What you can do to prevent unjust sentencing
Though Dorothy’s case is a victory for advocates struggling to change drug-sentencing laws, there is still much work to be done. An estimated 24,000 federal prisoners have legal profiles similar to that of Dorothy, said Eric E. Sterling, one of the lawyers who petitioned for her freedom. “They simply are not organized to fight for their own release,” explains Sterling, who is president of the Criminal Justice Policy Foundation in Washington, D.C, a non-profit organization that agitates for those sentenced under those mondatory rules and lobbies to reform the criminal justice system.
Dorothy’s release came as legislators from New York to California reconsider drugs laws that, during a frenzied national war on drugs, have automatically sentenced even non-violent, first-time convicts to jail. But you don’t have to be a politician to join the charge against mandatory sentencing. Steps to take:
* For starters, register to vote and help choose your elected officials, who participate in crucial votes regarding criminal justice policy. To get voter information and a registration form for your state, visit www.dnet.org.

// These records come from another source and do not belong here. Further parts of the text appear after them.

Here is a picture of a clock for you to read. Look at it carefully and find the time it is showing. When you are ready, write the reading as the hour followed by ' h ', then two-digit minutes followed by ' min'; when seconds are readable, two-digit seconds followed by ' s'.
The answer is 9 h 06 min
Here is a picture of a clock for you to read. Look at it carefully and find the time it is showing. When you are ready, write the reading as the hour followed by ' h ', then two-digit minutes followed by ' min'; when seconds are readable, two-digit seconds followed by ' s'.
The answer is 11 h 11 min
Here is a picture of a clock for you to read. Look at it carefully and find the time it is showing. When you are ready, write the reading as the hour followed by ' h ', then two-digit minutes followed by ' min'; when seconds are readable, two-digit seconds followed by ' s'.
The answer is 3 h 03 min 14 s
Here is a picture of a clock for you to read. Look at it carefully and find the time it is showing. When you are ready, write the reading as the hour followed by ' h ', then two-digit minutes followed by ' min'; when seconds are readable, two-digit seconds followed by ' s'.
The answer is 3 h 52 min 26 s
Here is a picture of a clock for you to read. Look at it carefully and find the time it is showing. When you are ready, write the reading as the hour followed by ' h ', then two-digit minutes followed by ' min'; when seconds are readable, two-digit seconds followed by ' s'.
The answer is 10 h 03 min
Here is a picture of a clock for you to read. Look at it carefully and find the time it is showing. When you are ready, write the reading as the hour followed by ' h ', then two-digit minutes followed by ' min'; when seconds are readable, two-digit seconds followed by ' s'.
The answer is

* Contact your state legislators, members of the U.S. House of Representatives and Senate to lobby for revamped drug laws and fairer sentences. Go to www.house.gov and www.senate.gov to find your legislators’ Web sites. Check out the archived article below, “Imprisoned Women,” for a sample letter to send.
* Check out the Criminal Justice Policy Foundation’s Web site for information and updates regarding criminal justice issues, www.cjpf.org.
* Additional organizations to contact and support include: Families Against Mandatory Minimums, (202) 822-6800, www.famm.org; Lindesmith-Drug Policy Foundation, (202) 537-5005, www.drugpolicy.org; and November Coalition, (509) 684-1550, www.november.org.
Be careful in choosing your associates and those of your children. Like Dorothy, you can be found guilty by association.